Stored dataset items
------------------------

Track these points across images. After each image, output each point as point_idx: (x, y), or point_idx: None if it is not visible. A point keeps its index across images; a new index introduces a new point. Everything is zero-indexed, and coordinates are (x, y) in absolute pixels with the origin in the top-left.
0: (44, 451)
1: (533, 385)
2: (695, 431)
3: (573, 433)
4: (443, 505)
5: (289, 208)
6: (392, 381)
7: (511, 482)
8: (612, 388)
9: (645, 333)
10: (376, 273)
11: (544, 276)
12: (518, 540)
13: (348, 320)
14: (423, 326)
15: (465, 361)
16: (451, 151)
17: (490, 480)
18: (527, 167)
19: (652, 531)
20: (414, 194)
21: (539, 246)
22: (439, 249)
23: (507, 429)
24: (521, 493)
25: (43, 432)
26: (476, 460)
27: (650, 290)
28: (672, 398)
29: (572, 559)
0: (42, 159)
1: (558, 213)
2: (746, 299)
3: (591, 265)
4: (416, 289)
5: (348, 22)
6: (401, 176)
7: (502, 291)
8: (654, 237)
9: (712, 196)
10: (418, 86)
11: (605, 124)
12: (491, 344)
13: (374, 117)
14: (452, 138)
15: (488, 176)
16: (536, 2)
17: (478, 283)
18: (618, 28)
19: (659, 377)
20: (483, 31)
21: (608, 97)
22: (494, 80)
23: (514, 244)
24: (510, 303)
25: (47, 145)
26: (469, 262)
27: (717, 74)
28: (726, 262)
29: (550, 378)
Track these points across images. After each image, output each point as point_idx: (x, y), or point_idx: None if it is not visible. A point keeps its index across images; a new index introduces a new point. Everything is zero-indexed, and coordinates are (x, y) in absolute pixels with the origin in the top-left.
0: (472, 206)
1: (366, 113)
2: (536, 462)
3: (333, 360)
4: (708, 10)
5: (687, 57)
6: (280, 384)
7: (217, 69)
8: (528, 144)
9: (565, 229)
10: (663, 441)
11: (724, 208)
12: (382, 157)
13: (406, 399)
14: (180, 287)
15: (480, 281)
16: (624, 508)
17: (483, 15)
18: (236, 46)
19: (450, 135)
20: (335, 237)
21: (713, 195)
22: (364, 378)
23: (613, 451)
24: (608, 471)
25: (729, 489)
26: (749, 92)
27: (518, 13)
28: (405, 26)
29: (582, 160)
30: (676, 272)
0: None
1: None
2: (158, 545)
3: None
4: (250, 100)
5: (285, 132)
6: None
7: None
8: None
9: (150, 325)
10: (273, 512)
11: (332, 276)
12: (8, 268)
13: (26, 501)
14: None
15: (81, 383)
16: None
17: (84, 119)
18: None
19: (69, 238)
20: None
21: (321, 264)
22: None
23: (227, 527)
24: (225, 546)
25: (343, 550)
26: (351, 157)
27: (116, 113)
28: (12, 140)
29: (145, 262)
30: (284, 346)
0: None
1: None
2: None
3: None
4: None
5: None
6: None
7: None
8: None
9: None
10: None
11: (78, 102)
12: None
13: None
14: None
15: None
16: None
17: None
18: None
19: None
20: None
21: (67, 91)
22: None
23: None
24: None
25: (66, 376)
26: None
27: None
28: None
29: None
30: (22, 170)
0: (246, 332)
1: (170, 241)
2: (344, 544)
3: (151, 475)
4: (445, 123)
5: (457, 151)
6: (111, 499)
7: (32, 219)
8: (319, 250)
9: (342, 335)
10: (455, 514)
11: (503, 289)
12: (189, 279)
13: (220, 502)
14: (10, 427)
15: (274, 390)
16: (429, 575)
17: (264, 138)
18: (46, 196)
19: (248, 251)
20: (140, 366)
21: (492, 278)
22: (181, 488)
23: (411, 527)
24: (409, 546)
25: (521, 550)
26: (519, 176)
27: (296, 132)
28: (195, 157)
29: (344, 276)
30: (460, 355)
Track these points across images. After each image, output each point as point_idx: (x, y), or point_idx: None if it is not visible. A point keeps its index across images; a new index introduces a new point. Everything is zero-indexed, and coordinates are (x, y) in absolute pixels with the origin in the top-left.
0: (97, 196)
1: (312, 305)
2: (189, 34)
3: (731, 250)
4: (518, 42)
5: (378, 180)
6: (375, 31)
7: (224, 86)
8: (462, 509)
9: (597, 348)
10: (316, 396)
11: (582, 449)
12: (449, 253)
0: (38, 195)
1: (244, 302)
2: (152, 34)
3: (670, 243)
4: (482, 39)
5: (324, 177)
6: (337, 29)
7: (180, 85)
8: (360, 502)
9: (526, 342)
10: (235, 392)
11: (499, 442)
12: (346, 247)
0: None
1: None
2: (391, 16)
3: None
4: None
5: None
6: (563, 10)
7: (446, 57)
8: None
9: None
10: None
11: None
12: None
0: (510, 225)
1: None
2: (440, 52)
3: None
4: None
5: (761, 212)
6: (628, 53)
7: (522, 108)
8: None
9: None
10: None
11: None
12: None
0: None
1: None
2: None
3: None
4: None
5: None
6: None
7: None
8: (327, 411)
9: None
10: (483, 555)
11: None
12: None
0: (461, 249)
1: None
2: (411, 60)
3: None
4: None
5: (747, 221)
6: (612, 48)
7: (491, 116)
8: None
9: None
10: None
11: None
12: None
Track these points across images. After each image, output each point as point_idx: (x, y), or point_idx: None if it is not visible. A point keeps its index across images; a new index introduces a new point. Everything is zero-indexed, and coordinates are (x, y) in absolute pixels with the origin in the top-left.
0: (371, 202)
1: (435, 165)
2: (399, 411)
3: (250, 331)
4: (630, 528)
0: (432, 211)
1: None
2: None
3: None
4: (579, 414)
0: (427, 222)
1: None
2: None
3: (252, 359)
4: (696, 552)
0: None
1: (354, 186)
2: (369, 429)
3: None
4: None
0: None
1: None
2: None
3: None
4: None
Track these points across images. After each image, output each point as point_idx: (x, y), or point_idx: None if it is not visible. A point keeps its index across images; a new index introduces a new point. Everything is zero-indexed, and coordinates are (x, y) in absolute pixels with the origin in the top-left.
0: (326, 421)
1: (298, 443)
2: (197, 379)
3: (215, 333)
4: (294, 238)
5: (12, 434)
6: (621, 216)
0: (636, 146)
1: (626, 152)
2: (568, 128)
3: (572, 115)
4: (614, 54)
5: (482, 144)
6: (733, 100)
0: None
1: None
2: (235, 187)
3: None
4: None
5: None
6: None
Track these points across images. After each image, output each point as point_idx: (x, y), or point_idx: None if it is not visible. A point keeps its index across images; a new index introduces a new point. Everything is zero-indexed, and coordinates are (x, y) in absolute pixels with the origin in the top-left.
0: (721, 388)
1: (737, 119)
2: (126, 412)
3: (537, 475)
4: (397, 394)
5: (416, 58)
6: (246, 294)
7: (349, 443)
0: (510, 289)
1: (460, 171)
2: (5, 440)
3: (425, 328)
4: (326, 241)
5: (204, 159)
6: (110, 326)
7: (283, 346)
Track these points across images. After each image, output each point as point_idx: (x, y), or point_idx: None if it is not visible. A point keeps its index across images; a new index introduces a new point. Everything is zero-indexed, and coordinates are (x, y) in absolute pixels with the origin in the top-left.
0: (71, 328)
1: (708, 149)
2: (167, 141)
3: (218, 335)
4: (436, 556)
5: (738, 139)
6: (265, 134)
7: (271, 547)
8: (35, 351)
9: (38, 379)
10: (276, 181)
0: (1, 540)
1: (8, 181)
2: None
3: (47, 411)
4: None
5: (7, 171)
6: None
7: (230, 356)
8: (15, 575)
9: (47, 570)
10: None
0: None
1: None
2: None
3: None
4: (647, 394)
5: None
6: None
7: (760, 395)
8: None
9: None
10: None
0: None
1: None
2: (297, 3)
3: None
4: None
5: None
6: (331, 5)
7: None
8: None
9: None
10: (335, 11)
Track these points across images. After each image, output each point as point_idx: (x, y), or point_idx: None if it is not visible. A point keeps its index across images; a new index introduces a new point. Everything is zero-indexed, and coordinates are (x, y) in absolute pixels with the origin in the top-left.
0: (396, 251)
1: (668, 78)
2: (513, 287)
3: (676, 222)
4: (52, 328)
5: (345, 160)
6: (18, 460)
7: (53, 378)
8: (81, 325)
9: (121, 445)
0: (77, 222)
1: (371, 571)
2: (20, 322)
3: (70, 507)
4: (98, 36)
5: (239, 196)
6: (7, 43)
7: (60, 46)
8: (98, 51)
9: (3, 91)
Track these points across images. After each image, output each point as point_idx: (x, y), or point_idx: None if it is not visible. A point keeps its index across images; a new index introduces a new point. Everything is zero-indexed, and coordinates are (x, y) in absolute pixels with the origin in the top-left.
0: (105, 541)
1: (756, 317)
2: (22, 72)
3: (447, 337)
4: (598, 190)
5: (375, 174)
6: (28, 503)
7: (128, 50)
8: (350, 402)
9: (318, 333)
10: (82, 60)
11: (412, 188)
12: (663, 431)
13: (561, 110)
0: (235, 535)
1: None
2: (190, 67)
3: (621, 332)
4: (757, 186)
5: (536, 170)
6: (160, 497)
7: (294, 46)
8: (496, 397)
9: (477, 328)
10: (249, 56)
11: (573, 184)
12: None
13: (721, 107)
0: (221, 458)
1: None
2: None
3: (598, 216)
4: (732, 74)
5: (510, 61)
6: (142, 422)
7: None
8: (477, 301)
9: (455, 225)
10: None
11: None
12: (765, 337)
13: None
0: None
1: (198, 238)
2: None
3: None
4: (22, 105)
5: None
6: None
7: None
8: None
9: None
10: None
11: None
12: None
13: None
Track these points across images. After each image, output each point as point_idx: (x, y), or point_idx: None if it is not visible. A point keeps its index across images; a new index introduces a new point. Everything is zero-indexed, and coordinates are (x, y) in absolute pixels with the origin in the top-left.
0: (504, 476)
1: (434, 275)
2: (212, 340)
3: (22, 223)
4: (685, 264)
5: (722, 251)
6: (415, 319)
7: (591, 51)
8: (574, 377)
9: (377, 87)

------------------------

## [Instructions for the task]
Recast the entries above, from their very first line through the line containing "27: (650, 290)", as a JSON list of strings with one string per line and blank lines left out. Include nothing after that line.

## [Finished exercise]
[
  "Track these points across images. After each image, output each point as point_idx: (x, y), or point_idx: None if it is not visible. A point keeps its index across images; a new index introduces a new point. Everything is zero-indexed, and coordinates are (x, y) in absolute pixels with the origin in the top-left.",
  "0: (44, 451)",
  "1: (533, 385)",
  "2: (695, 431)",
  "3: (573, 433)",
  "4: (443, 505)",
  "5: (289, 208)",
  "6: (392, 381)",
  "7: (511, 482)",
  "8: (612, 388)",
  "9: (645, 333)",
  "10: (376, 273)",
  "11: (544, 276)",
  "12: (518, 540)",
  "13: (348, 320)",
  "14: (423, 326)",
  "15: (465, 361)",
  "16: (451, 151)",
  "17: (490, 480)",
  "18: (527, 167)",
  "19: (652, 531)",
  "20: (414, 194)",
  "21: (539, 246)",
  "22: (439, 249)",
  "23: (507, 429)",
  "24: (521, 493)",
  "25: (43, 432)",
  "26: (476, 460)",
  "27: (650, 290)"
]